Superman: Year One from Frank Miller (The Dark Knight Returns, Batman: The Dark Knight: Master Race) and John Romita Jr. (All-Star Batman, Superman)
A groundbreaking, definitive treatment of Superman’s classic origin story in honor of his 80th anniversary. This story details new revelations that reframe the Man of Steel’s most famous milestones — from Kal-El’s frantic exile from Krypton, to Clark Kent’s childhood in Kansas, to his inevitable rise to become the most powerful and inspiring superhero of all time.
Batman: Last Knight on Earth from Scott Snyder and Greg Capullo, the creative team behind Dark Knights: Metal
Batman wakes up in a desert. He doesn’t know what year it is or how The Joker’s head is alive in a jar beside him, but it’s the beginning of a quest unlike anything the Dark Knight has undertaken before. In this strange future, villains are triumphant and society has liberated itself from the burden of ethical codes. Fighting to survive while in search of answers, Bruce Wayne uncovers the truth about his role in this new world — and begins the last Batman story ever told.
Batman: Damned from Brian Azzarello and Lee Bermejo, the creative team behind Joker
On a deserted Gotham City bridge, a body is found. Whispers spread the news: Joker is dead. But is this a dream come true or a nightmare being born? Now Batman and DC’s outlaw magician John Constantine must hunt the truth through a Gotham City hellscape. The city’s supernatural recesses are laced with hints about a killer’s identity, but the Dark Knight’s descent into horror will test his sanity and the limits of rationality, as he must face a horror that doesn’t wear a mask.
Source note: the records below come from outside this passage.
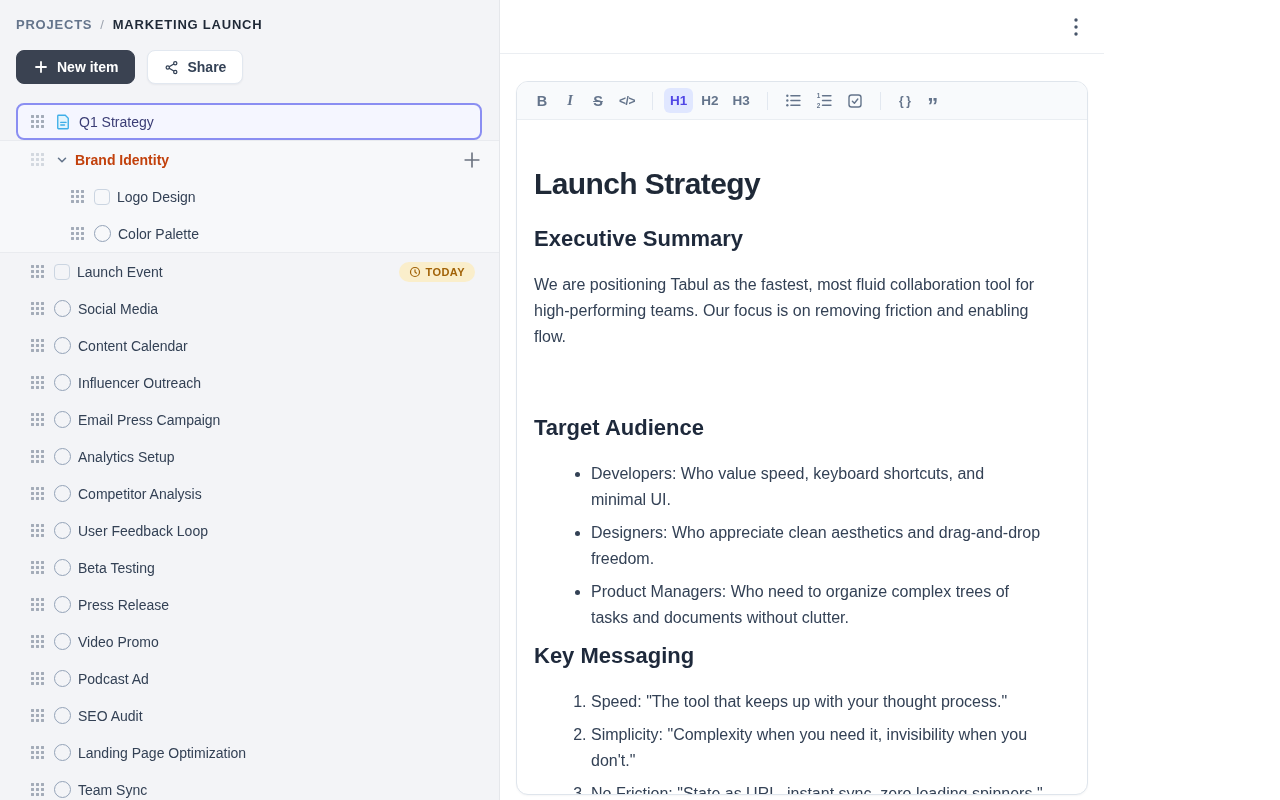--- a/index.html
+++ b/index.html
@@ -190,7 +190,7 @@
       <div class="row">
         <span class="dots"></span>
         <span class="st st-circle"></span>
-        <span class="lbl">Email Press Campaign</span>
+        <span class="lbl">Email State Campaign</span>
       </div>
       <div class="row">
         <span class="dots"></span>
Wonder Woman Historia: The Amazons from Kelly Sue DeConnick (Bitch Planet) and Phil Jimenez (Infinite Crisis)
A Homeric epic of the lost history of the Amazons and Queen Hippolyta’s rise to power. Featuring monsters and myths, this three-book saga spans history from the creation of the Amazons to the moment Steve Trevor washes up on the shores of Paradise Island, changing our world forever.
Wonder Woman: Diana’s Daughter (working title) from Greg Rucka (Wonder Woman, Batwoman)
It’s been 20 years since the world stopped looking to the skies for hope, help and inspiration. Now the world keeps its eyes down, and the powers that have risen have every intention of keeping things that way. Amongst a scattered, broken resistance, a young woman seeks to reclaim what has been forgotten, and on the way will learn the truth about herself, her heritage, and her destiny.
The Other History of the DC Universe from John Ridley (12 Years a Slave, The American Way)
A compelling literary series analyzing iconic DC moments and charting sociopolitical gains through the perspectives of DC superheroes who come from traditionally disenfranchised groups, including John Stewart, Extraño, Vixen, Supergirl, Katana and Rene Montoya, among others. At its core, the story focuses on the lives of those behind the costumes and their endeavors to overcome real-world issues. It isn’t about saving the world, it’s about having the strength to simply be who you are.